I'm in one of those moods today, so I have to say that I don't give a damn about Larry King or his successor, and while I don't want to speak ill of the dead, George Steinbrenner's death only leaves me wanting to watch Larry David's impression of him in all those great "Seinfeld" episodes. But given Steinbrenner's churlish behavior over the years, and the fact that you have to mortgage your home to afford a ticket to Yankee Stadium these days, I'm not shedding any tears, either.
Branch Rickey was a baseball executive to admire. Not George Steinbrenner.

“Zombieland” 2009


Director: Ruben Fleischer
A while back I wrote about “Dead Snow” and ‘fessed up to my endless fascination with movies about the undead—specifically ravenous, merciless zombies who like to chomp on brains as they surround the usual bunch of humans who have turned into mercenaries in order to survive.
“Zombieland” has a sharp script and a fine cast. The zombies are quick on their feet and enjoy munching on the few people left in the world.
The movie is played mostly for laughs and gross outs—and works well despite the last fifteen minutes or so that seem a bit perfunctory. There’s also a terrific cameo by Bill Murray. Catch it on cable when it pops up.
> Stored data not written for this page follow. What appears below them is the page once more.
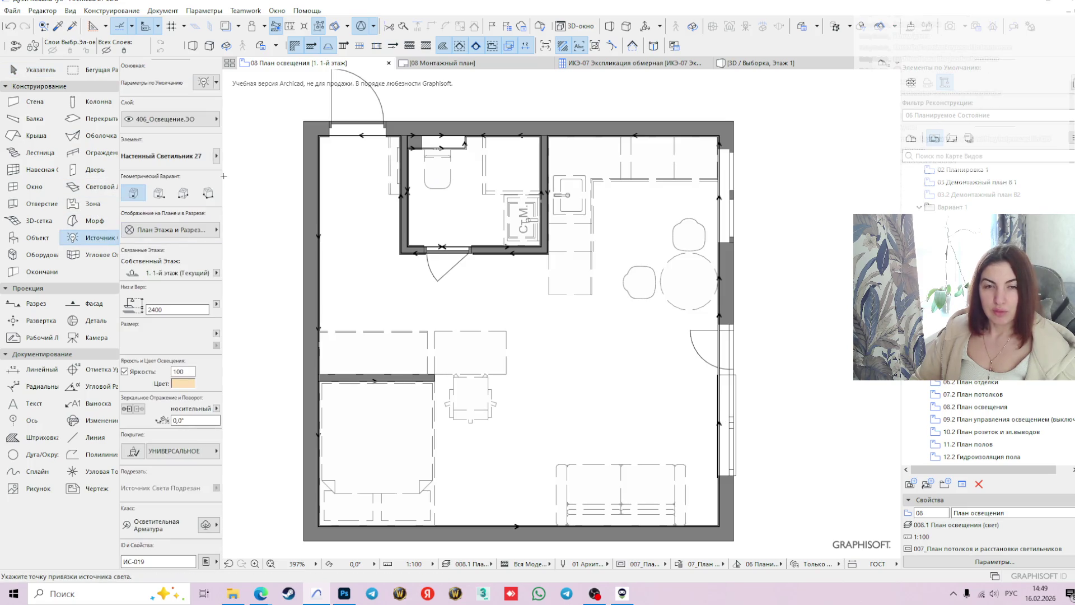
left_click(197, 84)
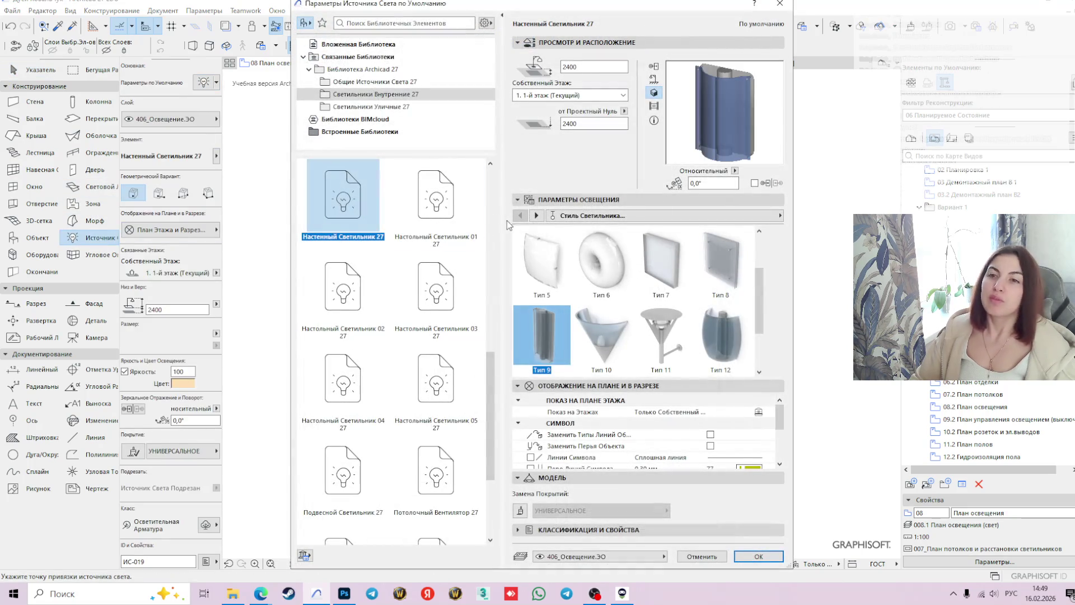
scroll(437, 336, "down", 2)
scroll(444, 364, "down", 1)
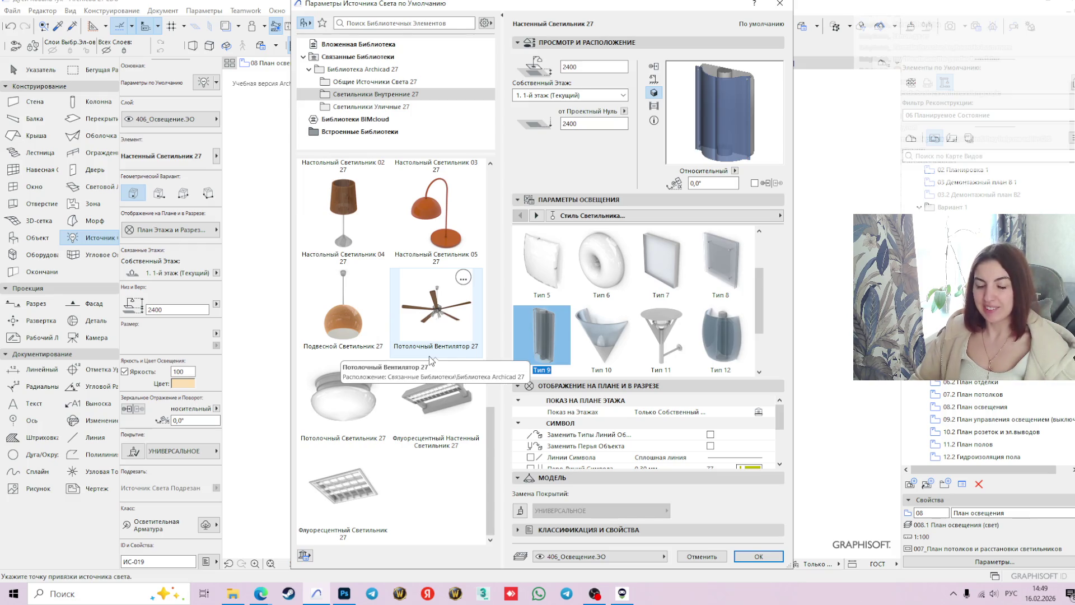
scroll(429, 343, "up", 1)
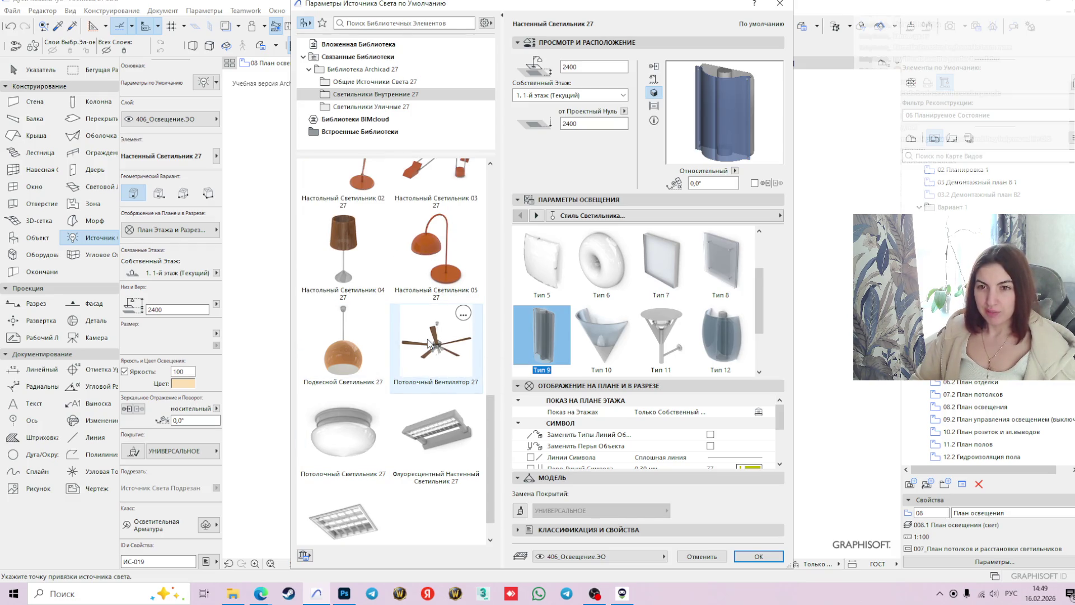
scroll(429, 343, "up", 2)
scroll(431, 330, "up", 2)
scroll(439, 301, "up", 2)
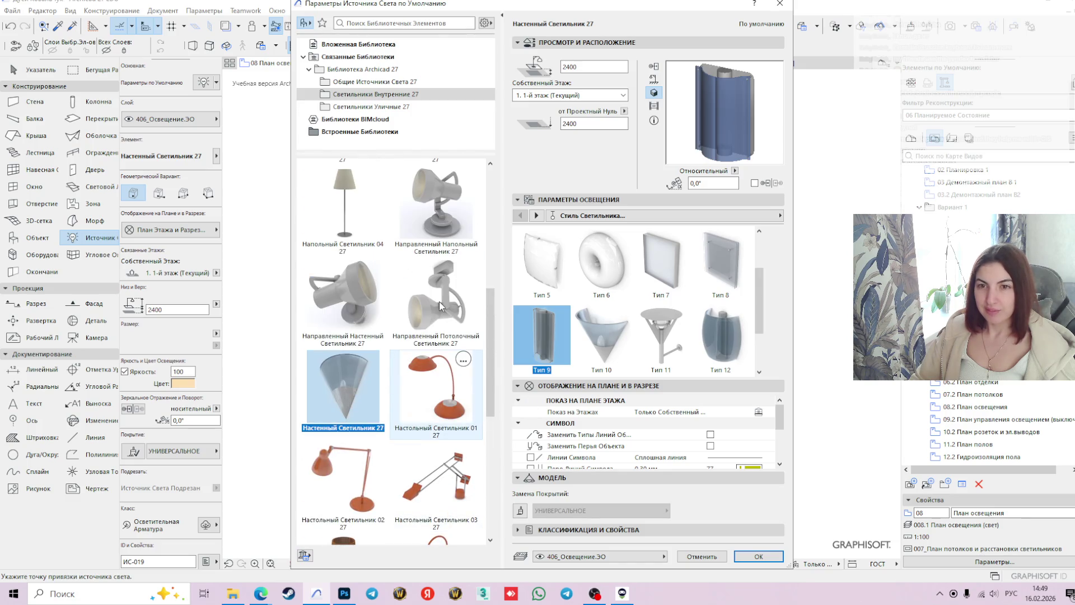
scroll(429, 302, "up", 3)
scroll(428, 305, "up", 3)
scroll(431, 310, "up", 3)
left_click(428, 203)
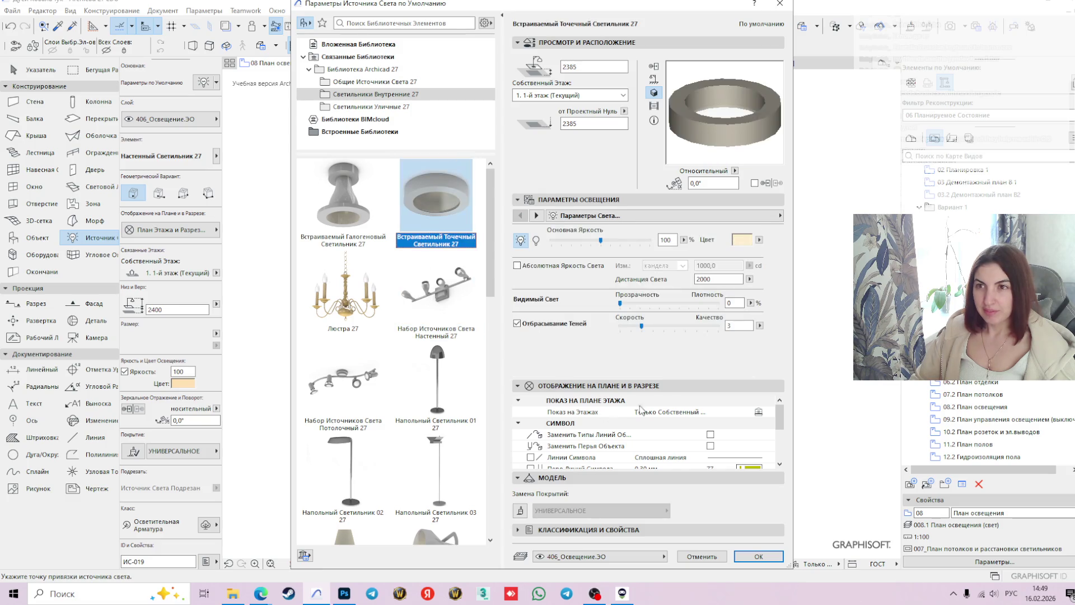
double_click(585, 67)
type("2400")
As for all of my fellow zombie-lovers: some need to lighten up in their comments about this zombie flick or that zombie flick, pointing out flaws, inconsistencies of plot, absurdities. Let’s face it: all zombie movies are absurd. If you think about it, it makes no sense that dead people—no matter how ambulatory—would have any hunger at all. We eat to live. If we were dead, why would we need to eat human brains—or any other human part? We’d just be wandering around the streets or in our homes, bumping into things or other zombies. Pretty damn dull.
So let’s just sit back, make some popcorn and enjoy 90 minutes with the ridiculous—but usually quite entertaining—undead.